Надо написать для Дениса Градова нетленку, вот и всё. Там должны быть характеры, диалоги и «что снимать». Кто знает, что более питало эту её наглость — желание облагодетельствовать Павлина или утереть ему нос? Отторжение «чужака» или влюблённость в него? Так или иначе, коктейль из этих весьма противоречивых эмоций породит вдохновение и, получив от газеты негласный недельный отпуск, она будет мотаться по реденькому предзимнему лесу, хлюпать ботами, вязнуть в месиве размокших тропинок, и будет идти необыкновенно белый снег. Огромные тяжёлые хлопья. Хрупкая немыслимая белизна, исчезающая, едва коснувшись земли.
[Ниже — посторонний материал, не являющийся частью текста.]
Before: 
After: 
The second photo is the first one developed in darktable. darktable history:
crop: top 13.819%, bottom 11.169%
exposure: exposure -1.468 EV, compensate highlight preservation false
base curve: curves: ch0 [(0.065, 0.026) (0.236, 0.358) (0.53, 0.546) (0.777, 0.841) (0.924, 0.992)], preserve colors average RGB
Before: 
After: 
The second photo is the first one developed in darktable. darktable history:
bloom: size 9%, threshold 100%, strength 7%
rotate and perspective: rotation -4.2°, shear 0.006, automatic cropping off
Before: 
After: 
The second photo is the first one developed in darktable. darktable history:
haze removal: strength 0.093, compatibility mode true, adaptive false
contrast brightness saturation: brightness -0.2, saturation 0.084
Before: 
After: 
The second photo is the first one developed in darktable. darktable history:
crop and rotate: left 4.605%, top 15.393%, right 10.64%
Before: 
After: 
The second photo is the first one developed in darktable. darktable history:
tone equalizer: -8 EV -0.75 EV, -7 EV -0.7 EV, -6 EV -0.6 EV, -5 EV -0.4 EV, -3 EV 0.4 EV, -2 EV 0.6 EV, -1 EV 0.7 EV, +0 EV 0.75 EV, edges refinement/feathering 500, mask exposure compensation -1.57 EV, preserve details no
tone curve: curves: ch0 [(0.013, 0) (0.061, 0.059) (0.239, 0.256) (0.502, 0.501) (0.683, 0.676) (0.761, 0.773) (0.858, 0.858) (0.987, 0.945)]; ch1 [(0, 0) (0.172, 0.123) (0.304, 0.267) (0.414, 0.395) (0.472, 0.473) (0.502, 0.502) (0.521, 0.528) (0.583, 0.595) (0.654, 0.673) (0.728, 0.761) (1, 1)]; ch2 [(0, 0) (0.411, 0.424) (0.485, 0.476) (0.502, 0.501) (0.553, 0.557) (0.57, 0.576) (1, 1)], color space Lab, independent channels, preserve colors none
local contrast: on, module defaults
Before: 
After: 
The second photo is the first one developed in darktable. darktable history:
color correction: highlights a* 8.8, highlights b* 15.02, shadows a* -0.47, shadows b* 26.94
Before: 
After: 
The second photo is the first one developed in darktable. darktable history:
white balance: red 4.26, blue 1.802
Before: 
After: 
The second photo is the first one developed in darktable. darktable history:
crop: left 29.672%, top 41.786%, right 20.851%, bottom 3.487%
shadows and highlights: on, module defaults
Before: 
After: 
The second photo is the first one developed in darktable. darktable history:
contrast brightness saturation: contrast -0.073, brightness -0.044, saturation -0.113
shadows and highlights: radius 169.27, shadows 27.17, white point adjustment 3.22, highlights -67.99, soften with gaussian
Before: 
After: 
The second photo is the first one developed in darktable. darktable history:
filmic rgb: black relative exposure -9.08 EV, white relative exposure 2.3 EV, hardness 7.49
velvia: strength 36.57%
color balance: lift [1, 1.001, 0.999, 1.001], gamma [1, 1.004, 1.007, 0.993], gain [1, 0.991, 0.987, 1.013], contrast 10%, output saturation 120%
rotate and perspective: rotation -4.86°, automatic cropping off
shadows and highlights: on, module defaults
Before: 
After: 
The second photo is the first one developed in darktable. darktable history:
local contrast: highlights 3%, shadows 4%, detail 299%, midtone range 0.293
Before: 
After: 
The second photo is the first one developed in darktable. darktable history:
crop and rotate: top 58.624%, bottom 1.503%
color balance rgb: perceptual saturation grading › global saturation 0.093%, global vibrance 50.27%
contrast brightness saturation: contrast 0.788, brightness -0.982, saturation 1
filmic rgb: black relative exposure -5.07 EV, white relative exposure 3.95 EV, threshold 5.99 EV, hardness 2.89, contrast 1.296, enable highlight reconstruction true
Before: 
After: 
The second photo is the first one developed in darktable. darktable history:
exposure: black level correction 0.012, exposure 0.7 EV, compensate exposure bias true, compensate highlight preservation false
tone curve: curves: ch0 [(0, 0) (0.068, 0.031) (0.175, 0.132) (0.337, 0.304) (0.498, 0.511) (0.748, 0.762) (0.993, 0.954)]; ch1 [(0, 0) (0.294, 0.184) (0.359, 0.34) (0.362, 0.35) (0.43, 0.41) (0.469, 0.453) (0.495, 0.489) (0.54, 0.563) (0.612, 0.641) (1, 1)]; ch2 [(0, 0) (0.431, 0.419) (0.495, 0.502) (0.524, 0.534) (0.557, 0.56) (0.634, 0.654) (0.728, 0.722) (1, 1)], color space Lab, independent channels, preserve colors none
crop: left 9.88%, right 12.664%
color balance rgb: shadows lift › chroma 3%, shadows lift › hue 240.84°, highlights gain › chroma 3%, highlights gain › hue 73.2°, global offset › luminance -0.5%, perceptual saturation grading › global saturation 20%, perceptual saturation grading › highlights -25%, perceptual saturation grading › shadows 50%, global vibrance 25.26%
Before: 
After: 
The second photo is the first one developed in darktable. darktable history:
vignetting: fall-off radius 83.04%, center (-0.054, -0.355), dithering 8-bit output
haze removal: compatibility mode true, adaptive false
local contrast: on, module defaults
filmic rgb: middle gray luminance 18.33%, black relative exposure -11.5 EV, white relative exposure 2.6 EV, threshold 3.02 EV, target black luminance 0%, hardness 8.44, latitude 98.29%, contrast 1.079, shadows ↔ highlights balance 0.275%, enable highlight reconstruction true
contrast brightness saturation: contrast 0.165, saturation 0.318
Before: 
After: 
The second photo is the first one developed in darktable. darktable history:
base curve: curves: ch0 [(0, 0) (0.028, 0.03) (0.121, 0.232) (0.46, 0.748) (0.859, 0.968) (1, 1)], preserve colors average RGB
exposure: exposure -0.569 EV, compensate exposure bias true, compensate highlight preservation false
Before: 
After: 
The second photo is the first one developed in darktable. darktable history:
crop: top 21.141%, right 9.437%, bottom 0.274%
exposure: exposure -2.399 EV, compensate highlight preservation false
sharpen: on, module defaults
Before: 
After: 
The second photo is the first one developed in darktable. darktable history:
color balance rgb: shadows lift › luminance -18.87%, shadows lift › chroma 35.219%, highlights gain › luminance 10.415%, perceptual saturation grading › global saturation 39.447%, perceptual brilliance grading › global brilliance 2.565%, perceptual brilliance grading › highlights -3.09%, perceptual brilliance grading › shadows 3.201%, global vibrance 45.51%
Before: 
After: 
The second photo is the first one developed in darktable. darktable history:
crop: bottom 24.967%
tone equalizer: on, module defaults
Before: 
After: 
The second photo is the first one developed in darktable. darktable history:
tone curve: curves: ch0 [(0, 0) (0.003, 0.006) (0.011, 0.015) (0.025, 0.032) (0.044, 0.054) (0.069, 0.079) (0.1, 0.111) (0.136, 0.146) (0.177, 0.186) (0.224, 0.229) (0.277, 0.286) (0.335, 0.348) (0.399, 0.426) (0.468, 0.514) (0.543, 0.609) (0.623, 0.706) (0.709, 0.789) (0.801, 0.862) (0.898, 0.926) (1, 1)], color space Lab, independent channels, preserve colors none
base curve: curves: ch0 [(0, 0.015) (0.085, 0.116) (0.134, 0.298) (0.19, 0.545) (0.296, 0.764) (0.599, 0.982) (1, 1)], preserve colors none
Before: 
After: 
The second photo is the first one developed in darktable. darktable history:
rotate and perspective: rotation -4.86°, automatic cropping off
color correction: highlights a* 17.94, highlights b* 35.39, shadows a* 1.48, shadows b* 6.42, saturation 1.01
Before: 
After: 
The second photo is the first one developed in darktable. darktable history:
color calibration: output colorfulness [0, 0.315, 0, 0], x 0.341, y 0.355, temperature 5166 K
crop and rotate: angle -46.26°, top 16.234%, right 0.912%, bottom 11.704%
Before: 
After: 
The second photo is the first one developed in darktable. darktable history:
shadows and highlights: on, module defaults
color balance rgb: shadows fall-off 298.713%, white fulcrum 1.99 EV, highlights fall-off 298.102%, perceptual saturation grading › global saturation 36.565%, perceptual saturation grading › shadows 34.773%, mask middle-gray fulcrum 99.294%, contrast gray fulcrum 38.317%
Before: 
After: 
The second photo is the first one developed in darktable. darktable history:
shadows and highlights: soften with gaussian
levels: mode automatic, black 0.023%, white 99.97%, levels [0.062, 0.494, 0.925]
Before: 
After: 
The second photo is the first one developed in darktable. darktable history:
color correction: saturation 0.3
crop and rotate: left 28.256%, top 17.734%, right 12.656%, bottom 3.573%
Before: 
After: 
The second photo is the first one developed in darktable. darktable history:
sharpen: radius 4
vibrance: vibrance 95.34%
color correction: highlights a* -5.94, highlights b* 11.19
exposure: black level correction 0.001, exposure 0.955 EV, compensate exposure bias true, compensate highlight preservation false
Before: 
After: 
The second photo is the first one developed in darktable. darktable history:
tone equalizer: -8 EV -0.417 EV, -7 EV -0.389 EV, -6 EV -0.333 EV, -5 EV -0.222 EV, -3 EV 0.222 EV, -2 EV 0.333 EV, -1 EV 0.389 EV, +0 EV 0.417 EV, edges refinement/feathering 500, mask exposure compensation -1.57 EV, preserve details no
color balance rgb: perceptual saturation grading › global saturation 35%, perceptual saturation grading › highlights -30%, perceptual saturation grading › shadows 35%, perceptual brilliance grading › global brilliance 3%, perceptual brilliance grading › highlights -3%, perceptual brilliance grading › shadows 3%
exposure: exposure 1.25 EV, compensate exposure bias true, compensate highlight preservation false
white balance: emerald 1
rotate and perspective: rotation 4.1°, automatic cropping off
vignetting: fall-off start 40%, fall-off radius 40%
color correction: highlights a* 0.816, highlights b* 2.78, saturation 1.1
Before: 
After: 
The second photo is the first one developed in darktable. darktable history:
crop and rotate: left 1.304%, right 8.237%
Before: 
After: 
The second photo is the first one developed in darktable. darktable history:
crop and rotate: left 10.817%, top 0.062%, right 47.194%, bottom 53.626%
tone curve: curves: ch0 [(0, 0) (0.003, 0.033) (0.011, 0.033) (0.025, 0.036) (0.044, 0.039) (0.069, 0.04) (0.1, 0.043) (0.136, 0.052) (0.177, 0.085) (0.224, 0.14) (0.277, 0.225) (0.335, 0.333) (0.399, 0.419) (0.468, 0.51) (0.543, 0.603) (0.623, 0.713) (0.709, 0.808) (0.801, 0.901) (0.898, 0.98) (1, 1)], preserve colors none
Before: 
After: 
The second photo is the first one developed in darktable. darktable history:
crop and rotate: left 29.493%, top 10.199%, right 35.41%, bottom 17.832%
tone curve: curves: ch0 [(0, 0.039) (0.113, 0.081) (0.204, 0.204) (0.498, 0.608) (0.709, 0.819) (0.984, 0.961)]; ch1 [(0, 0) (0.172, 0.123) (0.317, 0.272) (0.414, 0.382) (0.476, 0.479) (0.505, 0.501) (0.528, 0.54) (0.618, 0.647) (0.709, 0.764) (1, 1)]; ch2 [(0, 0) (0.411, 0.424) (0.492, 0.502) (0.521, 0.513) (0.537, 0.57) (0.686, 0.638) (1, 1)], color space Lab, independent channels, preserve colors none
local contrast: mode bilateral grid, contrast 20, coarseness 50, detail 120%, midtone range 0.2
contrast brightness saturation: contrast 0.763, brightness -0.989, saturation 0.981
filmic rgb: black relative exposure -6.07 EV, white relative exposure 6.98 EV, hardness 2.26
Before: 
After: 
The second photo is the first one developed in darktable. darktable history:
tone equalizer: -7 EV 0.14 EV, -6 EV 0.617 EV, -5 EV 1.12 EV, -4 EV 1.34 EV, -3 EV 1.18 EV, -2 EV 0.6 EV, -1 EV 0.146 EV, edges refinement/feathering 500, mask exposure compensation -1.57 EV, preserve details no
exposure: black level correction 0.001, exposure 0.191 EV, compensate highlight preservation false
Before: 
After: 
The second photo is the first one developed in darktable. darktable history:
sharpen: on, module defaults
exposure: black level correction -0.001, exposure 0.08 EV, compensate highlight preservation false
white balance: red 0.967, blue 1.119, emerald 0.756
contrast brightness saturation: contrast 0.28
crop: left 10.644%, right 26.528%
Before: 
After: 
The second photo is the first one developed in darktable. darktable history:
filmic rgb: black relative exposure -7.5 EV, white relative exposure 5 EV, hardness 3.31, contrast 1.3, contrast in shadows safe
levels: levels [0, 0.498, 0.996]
То тут, то там призрачные островки белизны, мгновенно впитывающие, как промокашка, чавкающая хлябь, и тут же сами становящиеся такой же хлябью. Жадной ненасытной поглотительницей белизны.
И с орешника будут срываться прямо за шиворот ледяные капли, будет бешено рваться куда-то из собственных корней ива, и вода в пруду будет мелко покорно дрожать в предчувствии долгого мёртвого сна.
И она будет, подобно снегу, в который раз касаться белизной земли, превращаясь в ненасытную хлябь — свою противоположность. И рваться из самой себя, подобно иве, и передастся ей нервная дрожь ожидающего таинства пруда. Она будет бегать кругами по тропинкам осеннего леска и плести, ткать для Дениса Градова совсем другую историю. Пока не побегут по осенней хляби белые бумажные змеи телеграфа, опутают и утащут снова в просмотровый зал экзистенционального времени.